Italia e Austria spingono la Bosnia: «Avanti verso l’Unione europea»

BELGRADO. Un sostegno senza se e senza ma alla Bosnia-Erzegovina, mossa significativa in vista del Consiglio Ue di fine marzo, ma anche critiche alla Ue – ovvero a sé stessi – per i troppi ritardi nel processo d’allargamento negli ultimi due decenni, errore che ha permesso a Russia e Cina di mettere un piede stabile nei Balcani. Sono i messaggi-chiave della visita congiunta del ministro degli Esteri italiano Antonio Tajani e del suo omologo austriaco, Alexander Schallenberg, ieri a Sarajevo - accolti anche dal ministro degli Esteri di Bosnia e Erzegovina Elmedin Konaković - con la missione di lanciare un messaggio alla leadership del Paese balcanico e ai colleghi Ue: la Bosnia è «parte dell’Europa e sarà un membro a tutti gli effetti dell’Unione europea nei prossimi anni».

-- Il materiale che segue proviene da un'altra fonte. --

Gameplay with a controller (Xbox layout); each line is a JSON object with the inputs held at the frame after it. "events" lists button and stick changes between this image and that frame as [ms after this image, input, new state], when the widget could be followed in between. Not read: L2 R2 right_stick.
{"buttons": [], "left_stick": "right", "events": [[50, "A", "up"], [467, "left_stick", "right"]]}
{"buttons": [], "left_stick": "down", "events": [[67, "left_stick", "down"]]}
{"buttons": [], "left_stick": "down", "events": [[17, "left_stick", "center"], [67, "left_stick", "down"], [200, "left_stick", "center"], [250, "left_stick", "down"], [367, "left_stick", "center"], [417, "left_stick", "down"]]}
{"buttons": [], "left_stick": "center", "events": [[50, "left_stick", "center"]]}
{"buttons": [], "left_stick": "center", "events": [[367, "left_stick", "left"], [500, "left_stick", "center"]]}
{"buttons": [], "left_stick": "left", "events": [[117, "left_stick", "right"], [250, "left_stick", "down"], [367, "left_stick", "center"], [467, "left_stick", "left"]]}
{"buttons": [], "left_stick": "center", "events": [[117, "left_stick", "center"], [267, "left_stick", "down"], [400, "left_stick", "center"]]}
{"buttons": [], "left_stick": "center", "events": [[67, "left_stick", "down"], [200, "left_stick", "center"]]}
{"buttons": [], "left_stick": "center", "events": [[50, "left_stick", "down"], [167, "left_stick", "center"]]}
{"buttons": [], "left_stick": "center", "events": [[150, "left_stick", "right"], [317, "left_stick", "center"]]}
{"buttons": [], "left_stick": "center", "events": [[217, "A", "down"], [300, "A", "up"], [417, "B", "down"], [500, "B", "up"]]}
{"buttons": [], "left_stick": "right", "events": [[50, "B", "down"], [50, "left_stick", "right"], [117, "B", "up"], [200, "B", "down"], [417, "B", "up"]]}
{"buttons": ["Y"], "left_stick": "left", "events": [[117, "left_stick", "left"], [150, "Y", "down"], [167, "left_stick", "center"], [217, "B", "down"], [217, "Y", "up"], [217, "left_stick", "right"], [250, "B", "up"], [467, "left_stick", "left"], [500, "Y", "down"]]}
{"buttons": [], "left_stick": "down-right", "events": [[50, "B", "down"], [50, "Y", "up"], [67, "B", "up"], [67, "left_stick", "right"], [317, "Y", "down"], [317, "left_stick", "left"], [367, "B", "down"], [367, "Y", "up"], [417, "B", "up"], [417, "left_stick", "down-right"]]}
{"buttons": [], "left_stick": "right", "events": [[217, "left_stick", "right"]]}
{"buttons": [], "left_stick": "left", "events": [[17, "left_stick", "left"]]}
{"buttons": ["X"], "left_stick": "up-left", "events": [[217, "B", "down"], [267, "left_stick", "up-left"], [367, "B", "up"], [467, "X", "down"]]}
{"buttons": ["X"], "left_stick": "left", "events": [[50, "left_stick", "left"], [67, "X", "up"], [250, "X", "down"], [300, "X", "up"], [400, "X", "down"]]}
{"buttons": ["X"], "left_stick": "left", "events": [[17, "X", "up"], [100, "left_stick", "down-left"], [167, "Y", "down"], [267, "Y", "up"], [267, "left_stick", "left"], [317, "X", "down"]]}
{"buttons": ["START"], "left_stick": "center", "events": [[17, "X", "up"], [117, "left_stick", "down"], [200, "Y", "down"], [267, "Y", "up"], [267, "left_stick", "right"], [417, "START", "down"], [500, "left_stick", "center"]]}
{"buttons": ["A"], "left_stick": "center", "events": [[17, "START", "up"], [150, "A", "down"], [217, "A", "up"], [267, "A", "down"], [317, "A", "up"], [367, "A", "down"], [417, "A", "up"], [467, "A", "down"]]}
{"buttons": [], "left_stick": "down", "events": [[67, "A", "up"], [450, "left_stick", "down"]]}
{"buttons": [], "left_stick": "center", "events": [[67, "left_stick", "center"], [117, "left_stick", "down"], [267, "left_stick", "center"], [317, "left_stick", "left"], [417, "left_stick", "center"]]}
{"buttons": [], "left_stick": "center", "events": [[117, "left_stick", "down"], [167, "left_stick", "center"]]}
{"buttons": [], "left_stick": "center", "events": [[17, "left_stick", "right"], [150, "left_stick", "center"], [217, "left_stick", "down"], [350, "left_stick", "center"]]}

Parole autorevoli pronunciate nella capitale bosniaca dallo stesso Tajani, che ha assicurato che questa è «la posizione dell’Italia» e che lui, da vicepremier e ministro degli Esteri, spingerà «per l’apertura dei negoziati al Consiglio europeo di marzo, sottolineando i progressi fatti» da Sarajevo. Il Consiglio, ricordiamo, sarà decisivo per il futuro della Bosnia, ancora una volta superata nel dicembre scorso da Ucraina e Moldova, alle quali è già stato concesso il placet per l’inizio dei negoziati, con la Commissione che ha invece lasciato in un limbo Sarajevo fino a che «il necessario allineamento con i criteri di adesione non sarà raggiunto». Il 21-22 marzo, comunque, l’attenzione sarà tutta su Sarajevo e sull’auspicata luce verde per i negoziati. Luce verde – ancora non scontata - che è giustificata, perché «la situazione è migliore oggi, riconosciamo il vostro impegno», ha dichiarato ieri alle controparti bosniache Tajani.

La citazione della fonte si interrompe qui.